» Provided passage:
++++++++++

Under such pressures, others on Wall Street are attempting to regulate their electronic communications. Financial firm Bear, Stearns announced this summer, for instance, it will monitor all e-mail correspondence between the firm's research and investment banking departments, in an attempt to ensure that the "Chinese Wall" between the divisions remains intact.

More Oversight Might Mean Less Productivity

Still, some observers wonder if efforts to regulate e-mail use in the office might inhibit employees from working productively.

"E-mail is facilitated with a certain informality, which is useful in every workplace," says Lee Tien, a senior lawyer at the Electronic Frontier Foundation in San Francisco. "It's a second channel of communication … that is much less bureaucratic."

Still, noting that virtually every e-mail message may potentially be stored or retrieved, he acknowledges: "It has risks."

And the hazards of sending e-mail involve not just firms but individuals workers. Farfetched as it might seem, the e-mail conversations workers partake in could form evidence against them in court — at times when they may be on their own when it comes to finding legal help.

That's the situation former Arthur Andersen partner David Duncan faced this year, when the government's obstruction-of-justice case hinged on an e-mail about the firm's document-retention policy sent by Andersen lawyer Nancy Temple. Duncan, in charge of Andersen's Enron audit, was cast adrift by Andersen in January, and ended up striking a plea deal with prosecutors.

That possibility, says Tien, should be a central part of any firm's document-handling policy.

"They need to have all employees … made aware that there is this legal risk," says Tien. "If you are a high vice president, you may be clear that your interests are not protected by the corporation — but it's not so clear to mid-level employees that they may not be protected."

Tien says companies should make that possibility clear when they outline e-mail policies. Additionally, he says, all companies should enter the e-mail age and "actually have a document retention and destruction policy that extends to the electronic realm."

Can Workers Change Their Habits?

All of these concerns can create new headaches for firms still trying to make sure their employees are not simply wasting time on e-mail or running afoul of Internet decency policies — which remains a hot-button issue at many companies.

++++++++++

Items from a dataset

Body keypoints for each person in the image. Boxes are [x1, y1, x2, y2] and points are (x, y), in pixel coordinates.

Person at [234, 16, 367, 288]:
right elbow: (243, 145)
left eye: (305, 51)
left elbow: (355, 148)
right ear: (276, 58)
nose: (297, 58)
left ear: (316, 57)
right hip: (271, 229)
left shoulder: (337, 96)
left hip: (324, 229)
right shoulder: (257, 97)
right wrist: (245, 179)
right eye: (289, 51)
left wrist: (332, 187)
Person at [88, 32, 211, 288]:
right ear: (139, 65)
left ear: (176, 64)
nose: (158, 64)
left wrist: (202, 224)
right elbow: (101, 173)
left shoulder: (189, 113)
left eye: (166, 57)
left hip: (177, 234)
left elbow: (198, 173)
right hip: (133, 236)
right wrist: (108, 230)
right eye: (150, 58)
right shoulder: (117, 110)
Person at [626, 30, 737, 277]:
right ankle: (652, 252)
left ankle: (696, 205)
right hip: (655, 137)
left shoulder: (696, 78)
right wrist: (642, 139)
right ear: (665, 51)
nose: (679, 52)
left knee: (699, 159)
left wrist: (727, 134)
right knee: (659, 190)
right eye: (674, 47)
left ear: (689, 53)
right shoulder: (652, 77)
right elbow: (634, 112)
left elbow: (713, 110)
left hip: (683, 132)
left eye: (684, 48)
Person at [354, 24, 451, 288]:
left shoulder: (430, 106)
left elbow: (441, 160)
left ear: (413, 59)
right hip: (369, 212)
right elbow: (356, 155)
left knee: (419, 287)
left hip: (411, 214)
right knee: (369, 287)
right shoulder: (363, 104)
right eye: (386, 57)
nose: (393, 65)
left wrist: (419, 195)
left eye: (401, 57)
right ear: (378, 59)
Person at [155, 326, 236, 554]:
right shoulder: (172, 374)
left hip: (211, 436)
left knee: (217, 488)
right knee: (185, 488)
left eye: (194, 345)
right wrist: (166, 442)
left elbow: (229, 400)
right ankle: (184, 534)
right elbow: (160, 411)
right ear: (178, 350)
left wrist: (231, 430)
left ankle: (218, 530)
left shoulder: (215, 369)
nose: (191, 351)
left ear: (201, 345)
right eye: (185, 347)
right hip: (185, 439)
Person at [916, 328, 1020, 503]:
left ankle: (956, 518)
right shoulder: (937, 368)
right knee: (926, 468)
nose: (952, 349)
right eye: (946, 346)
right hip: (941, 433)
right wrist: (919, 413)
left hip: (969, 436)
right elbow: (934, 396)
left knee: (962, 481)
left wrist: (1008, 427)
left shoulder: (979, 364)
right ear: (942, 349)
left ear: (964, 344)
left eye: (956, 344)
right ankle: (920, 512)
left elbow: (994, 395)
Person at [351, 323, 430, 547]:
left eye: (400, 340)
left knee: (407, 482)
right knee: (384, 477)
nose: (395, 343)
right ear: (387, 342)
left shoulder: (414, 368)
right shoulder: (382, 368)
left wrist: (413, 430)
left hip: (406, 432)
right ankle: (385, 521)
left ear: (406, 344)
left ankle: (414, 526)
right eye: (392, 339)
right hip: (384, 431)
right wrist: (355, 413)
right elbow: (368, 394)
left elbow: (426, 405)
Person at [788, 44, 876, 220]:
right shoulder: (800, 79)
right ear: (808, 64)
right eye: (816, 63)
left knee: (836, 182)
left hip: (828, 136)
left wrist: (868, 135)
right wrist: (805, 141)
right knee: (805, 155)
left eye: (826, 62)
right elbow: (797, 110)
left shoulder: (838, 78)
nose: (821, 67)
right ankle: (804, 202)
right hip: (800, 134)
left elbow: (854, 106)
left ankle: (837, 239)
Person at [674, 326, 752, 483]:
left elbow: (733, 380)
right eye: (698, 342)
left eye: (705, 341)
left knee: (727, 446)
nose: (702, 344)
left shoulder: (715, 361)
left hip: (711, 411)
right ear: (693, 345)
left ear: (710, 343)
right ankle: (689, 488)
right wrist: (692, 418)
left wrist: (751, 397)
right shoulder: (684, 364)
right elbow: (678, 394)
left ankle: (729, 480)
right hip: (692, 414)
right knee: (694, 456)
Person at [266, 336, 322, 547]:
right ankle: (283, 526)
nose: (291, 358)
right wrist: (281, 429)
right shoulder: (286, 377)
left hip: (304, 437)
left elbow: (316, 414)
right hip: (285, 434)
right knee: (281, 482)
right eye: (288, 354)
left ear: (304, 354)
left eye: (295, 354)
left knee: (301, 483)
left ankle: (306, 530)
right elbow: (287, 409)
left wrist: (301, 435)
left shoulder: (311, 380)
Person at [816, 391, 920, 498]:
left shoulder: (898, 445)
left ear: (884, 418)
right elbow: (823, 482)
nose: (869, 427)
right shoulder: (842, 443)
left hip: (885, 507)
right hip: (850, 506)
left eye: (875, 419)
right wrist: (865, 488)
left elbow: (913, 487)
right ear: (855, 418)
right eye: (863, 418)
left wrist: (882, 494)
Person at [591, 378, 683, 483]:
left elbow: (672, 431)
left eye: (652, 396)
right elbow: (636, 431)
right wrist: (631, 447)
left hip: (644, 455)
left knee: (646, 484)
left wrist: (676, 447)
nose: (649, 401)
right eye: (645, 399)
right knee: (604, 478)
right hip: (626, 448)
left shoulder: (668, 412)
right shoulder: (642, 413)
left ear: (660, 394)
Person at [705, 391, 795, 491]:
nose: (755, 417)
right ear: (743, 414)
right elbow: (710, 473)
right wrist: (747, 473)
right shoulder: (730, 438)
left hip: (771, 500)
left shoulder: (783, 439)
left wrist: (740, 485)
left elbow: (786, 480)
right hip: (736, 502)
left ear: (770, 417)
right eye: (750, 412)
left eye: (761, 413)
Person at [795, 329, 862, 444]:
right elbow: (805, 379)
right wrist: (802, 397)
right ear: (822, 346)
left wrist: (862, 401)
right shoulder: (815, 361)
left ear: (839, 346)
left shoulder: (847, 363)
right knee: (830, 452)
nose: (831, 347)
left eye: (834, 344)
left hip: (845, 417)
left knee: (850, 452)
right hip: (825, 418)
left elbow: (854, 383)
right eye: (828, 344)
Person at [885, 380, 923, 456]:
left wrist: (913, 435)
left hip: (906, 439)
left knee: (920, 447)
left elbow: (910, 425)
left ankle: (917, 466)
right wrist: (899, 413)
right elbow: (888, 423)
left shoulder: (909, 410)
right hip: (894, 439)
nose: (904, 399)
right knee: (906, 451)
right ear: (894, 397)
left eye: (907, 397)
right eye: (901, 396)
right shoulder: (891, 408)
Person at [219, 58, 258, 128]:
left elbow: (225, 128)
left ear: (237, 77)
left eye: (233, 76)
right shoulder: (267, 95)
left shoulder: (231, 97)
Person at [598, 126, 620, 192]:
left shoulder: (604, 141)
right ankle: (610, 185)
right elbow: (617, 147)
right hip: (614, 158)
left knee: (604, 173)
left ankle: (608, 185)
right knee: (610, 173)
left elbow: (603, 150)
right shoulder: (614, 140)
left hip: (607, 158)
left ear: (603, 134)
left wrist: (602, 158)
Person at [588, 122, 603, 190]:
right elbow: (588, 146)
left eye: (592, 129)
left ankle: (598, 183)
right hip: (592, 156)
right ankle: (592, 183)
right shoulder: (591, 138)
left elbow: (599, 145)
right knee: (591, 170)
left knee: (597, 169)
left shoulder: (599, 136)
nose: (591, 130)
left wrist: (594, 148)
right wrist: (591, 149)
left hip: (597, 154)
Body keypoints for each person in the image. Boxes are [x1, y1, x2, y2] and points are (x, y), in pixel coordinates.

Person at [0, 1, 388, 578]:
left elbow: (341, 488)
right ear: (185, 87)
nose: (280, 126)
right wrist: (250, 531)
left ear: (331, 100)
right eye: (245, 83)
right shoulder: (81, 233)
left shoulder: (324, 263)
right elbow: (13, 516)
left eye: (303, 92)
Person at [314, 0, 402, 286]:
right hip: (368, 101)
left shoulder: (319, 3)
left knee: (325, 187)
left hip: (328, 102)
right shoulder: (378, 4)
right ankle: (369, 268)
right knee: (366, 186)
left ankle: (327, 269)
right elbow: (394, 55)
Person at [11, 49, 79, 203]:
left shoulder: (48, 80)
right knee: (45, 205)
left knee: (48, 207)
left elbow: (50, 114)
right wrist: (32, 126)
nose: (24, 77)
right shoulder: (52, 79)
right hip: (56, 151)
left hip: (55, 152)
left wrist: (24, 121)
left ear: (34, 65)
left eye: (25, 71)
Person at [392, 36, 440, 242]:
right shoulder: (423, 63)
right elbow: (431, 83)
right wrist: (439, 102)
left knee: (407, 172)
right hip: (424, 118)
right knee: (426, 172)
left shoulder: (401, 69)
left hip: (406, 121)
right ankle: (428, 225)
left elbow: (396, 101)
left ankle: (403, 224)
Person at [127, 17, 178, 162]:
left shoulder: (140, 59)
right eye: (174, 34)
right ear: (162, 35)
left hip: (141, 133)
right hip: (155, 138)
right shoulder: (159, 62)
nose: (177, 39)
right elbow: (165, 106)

++++++++++

» What to do:
a) In the article on workplace e-mail, switch "mid-level employees" to "junior staff" in the part starting with "That possibility, says" and going on through "Change Their Habits?". Write out that part with the change.
b) Pick up the article on workplace e-mail after its last sentence and continue it.

» Answers by item number:
a)
That possibility, says Tien, should be a central part of any firm's document-handling policy.

"They need to have all employees … made aware that there is this legal risk," says Tien. "If you are a high vice president, you may be clear that your interests are not protected by the corporation — but it's not so clear to junior staff that they may not be protected."

Tien says companies should make that possibility clear when they outline e-mail policies. Additionally, he says, all companies should enter the e-mail age and "actually have a document retention and destruction policy that extends to the electronic realm."

Can Workers Change Their Habits?

b)
A few months back, Hewlett-Packard Compaq disciplined 150 workers in Britain, firing some for what the technology firm called the "viewing and sharing of unauthorized and inappropriate material." All told, about 25 percent of U.S. firms have gotten rid of workers for similar reasons, according to a recent survey by Internet filtering firm Websense and the online journal PersonnelToday.com.

"What I think we're seeing, partly because of these kinds of legal cases, and partly because of the huge increase in volume in e-mail, is that companies are taking a more serious look at e-mail for a whole bunch of reasons," says Fallows.

Then there are a range of similar issues involving the rapidly growing use of instant messaging, which many workers treat even less formally than e-mail, and which is not normally stored on company servers — but which can monitored and intercepted.

For instance, companies are frequently worried that proprietary information will be leaked via IM use, according to Kasey Sellati of SpectorSoft in Florida, which makes software monitoring instant messaging. She says many firms approaching SpectorSoft come from "industries where people move to their competitors."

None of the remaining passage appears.